Your research has found that there’s reason to focus policy efforts to improve neighborhoods in order to improve opportunities for people. Where did you grow up, and how did it affect you? What did your research find about the influence of neighborhoods on us?

As appeared in the Cleveland Fed Digest's Ask the Expert

I grew up in a suburb on the north side of Indianapolis. When I think about my neighborhood’s effects in the context of the research I’m doing, I think about some of the things I didn’t have to deal with as a kid. I’m grateful for the peaceful childhood my neighborhood afforded me.

In an Economic Commentary years ago, I found two really interesting things: one, that black boys born between 1980 and 1984 were exposed to tremendous amounts of violence at a young age nationwide—26 percent of black boys said they saw someone shot or shot at before the age of 12. We’re talking little kids being exposed to things that would be traumatic for adults to experience.

One might imagine that the 26 percent exposed to this violence represent the subset of kids who put themselves in especially risky situations.
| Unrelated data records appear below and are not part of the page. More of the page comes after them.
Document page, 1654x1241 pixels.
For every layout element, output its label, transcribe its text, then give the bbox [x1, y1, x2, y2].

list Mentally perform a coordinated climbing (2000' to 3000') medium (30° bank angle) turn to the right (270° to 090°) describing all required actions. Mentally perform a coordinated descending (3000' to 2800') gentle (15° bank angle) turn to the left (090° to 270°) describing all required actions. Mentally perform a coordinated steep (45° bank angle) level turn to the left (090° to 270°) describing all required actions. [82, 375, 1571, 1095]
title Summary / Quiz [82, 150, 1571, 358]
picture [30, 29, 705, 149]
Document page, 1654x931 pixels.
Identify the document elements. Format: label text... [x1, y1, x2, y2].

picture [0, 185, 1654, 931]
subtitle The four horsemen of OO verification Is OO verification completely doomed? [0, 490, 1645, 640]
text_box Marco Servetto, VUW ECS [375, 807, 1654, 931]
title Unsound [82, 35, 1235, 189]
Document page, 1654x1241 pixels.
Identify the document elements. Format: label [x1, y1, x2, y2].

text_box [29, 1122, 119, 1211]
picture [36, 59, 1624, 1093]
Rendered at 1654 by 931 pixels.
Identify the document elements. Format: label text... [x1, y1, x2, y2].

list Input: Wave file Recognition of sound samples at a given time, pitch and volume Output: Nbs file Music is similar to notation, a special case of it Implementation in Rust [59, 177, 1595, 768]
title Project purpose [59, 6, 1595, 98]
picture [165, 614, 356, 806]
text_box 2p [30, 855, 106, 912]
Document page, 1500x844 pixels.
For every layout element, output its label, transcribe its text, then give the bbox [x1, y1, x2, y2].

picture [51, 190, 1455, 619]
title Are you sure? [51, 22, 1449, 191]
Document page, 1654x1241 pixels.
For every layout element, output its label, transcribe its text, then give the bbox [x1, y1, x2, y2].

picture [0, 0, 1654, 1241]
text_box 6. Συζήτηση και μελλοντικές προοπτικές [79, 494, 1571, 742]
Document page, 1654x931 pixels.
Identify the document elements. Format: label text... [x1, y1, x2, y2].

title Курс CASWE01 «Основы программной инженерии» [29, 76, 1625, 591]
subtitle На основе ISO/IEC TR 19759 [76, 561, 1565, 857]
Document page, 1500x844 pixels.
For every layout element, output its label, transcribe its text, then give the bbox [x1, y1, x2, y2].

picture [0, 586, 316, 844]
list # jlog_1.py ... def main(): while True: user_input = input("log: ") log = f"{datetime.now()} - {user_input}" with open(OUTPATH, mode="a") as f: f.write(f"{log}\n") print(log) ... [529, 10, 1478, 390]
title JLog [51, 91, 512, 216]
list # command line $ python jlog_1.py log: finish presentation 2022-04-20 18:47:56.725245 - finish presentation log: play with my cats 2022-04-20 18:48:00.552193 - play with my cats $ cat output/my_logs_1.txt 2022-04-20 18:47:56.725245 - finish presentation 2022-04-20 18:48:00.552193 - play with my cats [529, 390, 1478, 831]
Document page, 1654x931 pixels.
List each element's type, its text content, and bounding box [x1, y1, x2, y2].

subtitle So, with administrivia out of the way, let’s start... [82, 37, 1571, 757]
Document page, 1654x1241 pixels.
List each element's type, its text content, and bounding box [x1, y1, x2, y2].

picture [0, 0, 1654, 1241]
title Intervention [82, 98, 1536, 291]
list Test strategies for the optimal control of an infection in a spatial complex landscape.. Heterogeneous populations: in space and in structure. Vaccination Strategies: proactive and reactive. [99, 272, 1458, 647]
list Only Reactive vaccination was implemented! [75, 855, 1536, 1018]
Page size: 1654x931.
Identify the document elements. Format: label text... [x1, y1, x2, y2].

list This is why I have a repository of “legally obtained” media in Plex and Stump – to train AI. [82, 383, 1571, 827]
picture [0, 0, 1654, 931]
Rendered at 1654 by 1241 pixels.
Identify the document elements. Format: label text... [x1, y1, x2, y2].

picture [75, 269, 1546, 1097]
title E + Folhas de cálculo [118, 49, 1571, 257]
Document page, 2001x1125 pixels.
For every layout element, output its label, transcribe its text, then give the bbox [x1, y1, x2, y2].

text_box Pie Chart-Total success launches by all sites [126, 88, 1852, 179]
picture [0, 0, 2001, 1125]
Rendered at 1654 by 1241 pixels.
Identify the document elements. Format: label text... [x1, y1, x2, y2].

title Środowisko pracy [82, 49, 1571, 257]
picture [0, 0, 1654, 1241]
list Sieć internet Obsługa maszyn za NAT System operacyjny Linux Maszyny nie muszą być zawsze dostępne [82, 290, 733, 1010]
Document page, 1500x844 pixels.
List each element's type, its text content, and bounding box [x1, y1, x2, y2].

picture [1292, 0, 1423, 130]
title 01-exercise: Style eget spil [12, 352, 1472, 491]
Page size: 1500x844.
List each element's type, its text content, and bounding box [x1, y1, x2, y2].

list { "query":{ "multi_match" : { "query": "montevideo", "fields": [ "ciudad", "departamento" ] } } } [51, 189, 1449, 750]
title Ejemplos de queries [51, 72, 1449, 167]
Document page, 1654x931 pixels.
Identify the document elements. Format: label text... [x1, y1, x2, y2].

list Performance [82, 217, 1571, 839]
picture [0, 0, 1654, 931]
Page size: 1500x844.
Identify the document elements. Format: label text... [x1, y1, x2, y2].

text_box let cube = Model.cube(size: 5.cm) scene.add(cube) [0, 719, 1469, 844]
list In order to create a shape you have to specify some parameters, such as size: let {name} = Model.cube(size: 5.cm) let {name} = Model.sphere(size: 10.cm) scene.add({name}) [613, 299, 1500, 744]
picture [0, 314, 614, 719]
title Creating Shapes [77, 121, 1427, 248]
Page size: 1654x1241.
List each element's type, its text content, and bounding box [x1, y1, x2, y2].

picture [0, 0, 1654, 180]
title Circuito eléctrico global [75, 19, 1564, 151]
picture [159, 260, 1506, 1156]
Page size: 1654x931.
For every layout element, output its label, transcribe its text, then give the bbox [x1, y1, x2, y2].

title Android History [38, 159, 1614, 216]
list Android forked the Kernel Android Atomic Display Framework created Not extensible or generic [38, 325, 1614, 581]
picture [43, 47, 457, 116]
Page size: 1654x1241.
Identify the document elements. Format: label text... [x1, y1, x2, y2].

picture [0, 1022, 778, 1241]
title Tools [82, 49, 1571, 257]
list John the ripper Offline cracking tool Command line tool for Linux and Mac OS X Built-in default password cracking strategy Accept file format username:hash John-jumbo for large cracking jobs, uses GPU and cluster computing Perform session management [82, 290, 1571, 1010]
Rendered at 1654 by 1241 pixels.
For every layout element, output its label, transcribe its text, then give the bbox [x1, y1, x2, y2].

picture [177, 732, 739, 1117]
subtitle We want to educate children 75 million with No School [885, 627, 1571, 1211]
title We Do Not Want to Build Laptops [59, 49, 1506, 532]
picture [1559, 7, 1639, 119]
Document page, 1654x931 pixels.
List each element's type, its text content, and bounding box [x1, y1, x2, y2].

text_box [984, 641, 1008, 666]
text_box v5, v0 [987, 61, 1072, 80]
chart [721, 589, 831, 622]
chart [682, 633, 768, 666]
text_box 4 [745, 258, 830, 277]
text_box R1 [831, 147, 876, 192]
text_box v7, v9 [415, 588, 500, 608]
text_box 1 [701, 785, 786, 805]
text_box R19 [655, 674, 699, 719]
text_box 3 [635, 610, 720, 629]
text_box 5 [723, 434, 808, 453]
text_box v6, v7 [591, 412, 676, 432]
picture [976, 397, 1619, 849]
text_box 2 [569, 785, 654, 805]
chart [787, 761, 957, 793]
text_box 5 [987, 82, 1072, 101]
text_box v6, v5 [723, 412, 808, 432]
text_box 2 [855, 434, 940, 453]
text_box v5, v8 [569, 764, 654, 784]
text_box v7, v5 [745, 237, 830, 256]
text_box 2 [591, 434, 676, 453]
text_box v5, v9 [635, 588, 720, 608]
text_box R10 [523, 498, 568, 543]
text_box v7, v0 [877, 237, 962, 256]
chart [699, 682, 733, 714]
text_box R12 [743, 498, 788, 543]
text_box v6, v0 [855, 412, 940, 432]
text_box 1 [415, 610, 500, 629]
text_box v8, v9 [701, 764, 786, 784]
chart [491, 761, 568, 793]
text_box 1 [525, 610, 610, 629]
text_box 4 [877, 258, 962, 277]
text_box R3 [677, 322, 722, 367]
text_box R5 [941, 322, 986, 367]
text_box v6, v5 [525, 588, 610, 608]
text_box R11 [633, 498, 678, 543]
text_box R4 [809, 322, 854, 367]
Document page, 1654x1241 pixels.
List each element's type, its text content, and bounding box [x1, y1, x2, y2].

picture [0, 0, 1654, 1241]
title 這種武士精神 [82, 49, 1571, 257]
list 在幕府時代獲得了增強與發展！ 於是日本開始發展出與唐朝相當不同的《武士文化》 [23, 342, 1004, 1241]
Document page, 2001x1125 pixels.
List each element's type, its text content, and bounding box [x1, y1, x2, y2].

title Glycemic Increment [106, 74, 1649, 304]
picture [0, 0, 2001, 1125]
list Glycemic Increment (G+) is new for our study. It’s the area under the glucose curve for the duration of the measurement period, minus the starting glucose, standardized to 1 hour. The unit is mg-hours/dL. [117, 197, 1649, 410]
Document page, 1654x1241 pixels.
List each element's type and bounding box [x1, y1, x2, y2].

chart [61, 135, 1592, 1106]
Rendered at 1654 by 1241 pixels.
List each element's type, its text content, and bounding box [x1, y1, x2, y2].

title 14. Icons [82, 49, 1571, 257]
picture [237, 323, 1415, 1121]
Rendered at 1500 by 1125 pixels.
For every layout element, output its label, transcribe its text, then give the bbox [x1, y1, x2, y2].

But where I grew up, even the subset of kids who put themselves in risky situations wasn’t seeing people getting shot at 9, 10, or 11 years old. In my neighborhood, I didn’t have to worry about my physical safety. I could play with my friends outside. I was exposed to different types of role models who made me feel nurtured and encouraged to grow.

The second thing I found? If you were exposed to gun violence at a young age, you are more than twice as likely to engage in violence at age 15. Race, mother’s educational attainment, single versus two-parent family structure—those things don’t matter in terms of engaging in violence or graduating from high school once one controls for exposure to violence at a young age.

We could do more to support the kids growing up in poor and violent neighborhoods. You can see this in our research connected with Moving to Opportunity (MTO). MTO was a once-in-a-generation experiment that aimed to move people from high-poverty neighborhoods to lower-poverty neighborhoods. A follow-up study made it appear that neighborhoods weren’t as important as previously thought. People moved to lower-poverty neighborhoods, but their outcomes (education and labor market success, for example) didn’t change. Our research argues that MTO shows that neighborhoods do matter. We found the quality of the schools in the places where participants moved wasn’t much better, and the percentage of poverty in their new neighborhoods might have been 40 percent rather than 50, on average. Given that 40 percent poverty is still completely exceptional and out of the mainstream, in the sense that very few people experience such concentrated poverty, I wouldn’t expect the effects of such a move to be large. The bigger lesson to take from the experiment, though, is the importance of racial segregation: Black people moved from really poor black neighborhoods to black neighborhoods that look a lot like high-poverty white neighborhoods. The typical poverty rate in even the destination black neighborhoods is exceptional for white neighborhoods.

The types of environments that we create through policy matters a lot. The kinds of neighborhoods, the structure of a city—its transportation, access to green spaces, public security, and more—can really matter for the success of its residents.